Put the lines below into a JSON list of strings, with one string per line and blank lines omitted.

______

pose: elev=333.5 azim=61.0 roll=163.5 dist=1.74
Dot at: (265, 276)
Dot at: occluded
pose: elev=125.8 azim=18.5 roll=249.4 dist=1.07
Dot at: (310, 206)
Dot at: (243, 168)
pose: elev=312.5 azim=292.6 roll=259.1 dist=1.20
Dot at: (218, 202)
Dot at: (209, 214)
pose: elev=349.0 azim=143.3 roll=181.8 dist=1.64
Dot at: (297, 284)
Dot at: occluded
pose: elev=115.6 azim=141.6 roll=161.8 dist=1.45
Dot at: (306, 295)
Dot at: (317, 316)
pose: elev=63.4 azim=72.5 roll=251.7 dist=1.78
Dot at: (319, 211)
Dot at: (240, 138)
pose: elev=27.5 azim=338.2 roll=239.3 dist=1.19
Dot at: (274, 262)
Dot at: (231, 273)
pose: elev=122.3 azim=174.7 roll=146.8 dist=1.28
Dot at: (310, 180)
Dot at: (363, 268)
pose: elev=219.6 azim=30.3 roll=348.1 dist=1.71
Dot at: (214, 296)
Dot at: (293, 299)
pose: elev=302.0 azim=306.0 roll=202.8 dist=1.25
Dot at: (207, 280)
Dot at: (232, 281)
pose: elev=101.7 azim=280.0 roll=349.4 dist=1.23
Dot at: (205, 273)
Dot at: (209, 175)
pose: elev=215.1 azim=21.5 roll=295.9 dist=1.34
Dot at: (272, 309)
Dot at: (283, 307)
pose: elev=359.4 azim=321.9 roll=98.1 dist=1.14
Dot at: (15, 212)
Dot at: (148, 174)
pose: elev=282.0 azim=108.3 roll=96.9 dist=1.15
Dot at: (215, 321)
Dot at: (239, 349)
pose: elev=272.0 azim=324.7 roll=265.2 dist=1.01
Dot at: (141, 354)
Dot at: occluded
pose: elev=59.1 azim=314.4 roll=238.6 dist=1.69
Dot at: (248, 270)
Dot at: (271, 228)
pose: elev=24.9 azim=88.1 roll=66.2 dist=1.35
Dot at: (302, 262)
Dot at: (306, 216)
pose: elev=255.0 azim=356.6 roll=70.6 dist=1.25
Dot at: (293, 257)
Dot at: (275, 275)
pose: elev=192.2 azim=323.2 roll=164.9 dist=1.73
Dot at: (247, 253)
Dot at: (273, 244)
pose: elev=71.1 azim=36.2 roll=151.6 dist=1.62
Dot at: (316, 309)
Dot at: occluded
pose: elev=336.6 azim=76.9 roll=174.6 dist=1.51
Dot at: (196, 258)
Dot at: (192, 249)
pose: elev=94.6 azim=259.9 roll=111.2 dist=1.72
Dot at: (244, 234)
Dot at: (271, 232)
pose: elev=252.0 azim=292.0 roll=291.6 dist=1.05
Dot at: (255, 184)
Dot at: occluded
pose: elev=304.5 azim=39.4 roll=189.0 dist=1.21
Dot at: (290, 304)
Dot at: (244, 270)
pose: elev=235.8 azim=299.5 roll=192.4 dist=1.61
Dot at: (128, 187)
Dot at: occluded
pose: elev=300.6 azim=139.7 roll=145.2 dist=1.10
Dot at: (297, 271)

______

■ **ANSWER TO THE EXERCISE**
[
  "pose: elev=333.5 azim=61.0 roll=163.5 dist=1.74",
  "Dot at: (265, 276)",
  "Dot at: occluded",
  "pose: elev=125.8 azim=18.5 roll=249.4 dist=1.07",
  "Dot at: (310, 206)",
  "Dot at: (243, 168)",
  "pose: elev=312.5 azim=292.6 roll=259.1 dist=1.20",
  "Dot at: (218, 202)",
  "Dot at: (209, 214)",
  "pose: elev=349.0 azim=143.3 roll=181.8 dist=1.64",
  "Dot at: (297, 284)",
  "Dot at: occluded",
  "pose: elev=115.6 azim=141.6 roll=161.8 dist=1.45",
  "Dot at: (306, 295)",
  "Dot at: (317, 316)",
  "pose: elev=63.4 azim=72.5 roll=251.7 dist=1.78",
  "Dot at: (319, 211)",
  "Dot at: (240, 138)",
  "pose: elev=27.5 azim=338.2 roll=239.3 dist=1.19",
  "Dot at: (274, 262)",
  "Dot at: (231, 273)",
  "pose: elev=122.3 azim=174.7 roll=146.8 dist=1.28",
  "Dot at: (310, 180)",
  "Dot at: (363, 268)",
  "pose: elev=219.6 azim=30.3 roll=348.1 dist=1.71",
  "Dot at: (214, 296)",
  "Dot at: (293, 299)",
  "pose: elev=302.0 azim=306.0 roll=202.8 dist=1.25",
  "Dot at: (207, 280)",
  "Dot at: (232, 281)",
  "pose: elev=101.7 azim=280.0 roll=349.4 dist=1.23",
  "Dot at: (205, 273)",
  "Dot at: (209, 175)",
  "pose: elev=215.1 azim=21.5 roll=295.9 dist=1.34",
  "Dot at: (272, 309)",
  "Dot at: (283, 307)",
  "pose: elev=359.4 azim=321.9 roll=98.1 dist=1.14",
  "Dot at: (15, 212)",
  "Dot at: (148, 174)",
  "pose: elev=282.0 azim=108.3 roll=96.9 dist=1.15",
  "Dot at: (215, 321)",
  "Dot at: (239, 349)",
  "pose: elev=272.0 azim=324.7 roll=265.2 dist=1.01",
  "Dot at: (141, 354)",
  "Dot at: occluded",
  "pose: elev=59.1 azim=314.4 roll=238.6 dist=1.69",
  "Dot at: (248, 270)",
  "Dot at: (271, 228)",
  "pose: elev=24.9 azim=88.1 roll=66.2 dist=1.35",
  "Dot at: (302, 262)",
  "Dot at: (306, 216)",
  "pose: elev=255.0 azim=356.6 roll=70.6 dist=1.25",
  "Dot at: (293, 257)",
  "Dot at: (275, 275)",
  "pose: elev=192.2 azim=323.2 roll=164.9 dist=1.73",
  "Dot at: (247, 253)",
  "Dot at: (273, 244)",
  "pose: elev=71.1 azim=36.2 roll=151.6 dist=1.62",
  "Dot at: (316, 309)",
  "Dot at: occluded",
  "pose: elev=336.6 azim=76.9 roll=174.6 dist=1.51",
  "Dot at: (196, 258)",
  "Dot at: (192, 249)",
  "pose: elev=94.6 azim=259.9 roll=111.2 dist=1.72",
  "Dot at: (244, 234)",
  "Dot at: (271, 232)",
  "pose: elev=252.0 azim=292.0 roll=291.6 dist=1.05",
  "Dot at: (255, 184)",
  "Dot at: occluded",
  "pose: elev=304.5 azim=39.4 roll=189.0 dist=1.21",
  "Dot at: (290, 304)",
  "Dot at: (244, 270)",
  "pose: elev=235.8 azim=299.5 roll=192.4 dist=1.61",
  "Dot at: (128, 187)",
  "Dot at: occluded",
  "pose: elev=300.6 azim=139.7 roll=145.2 dist=1.10",
  "Dot at: (297, 271)"
]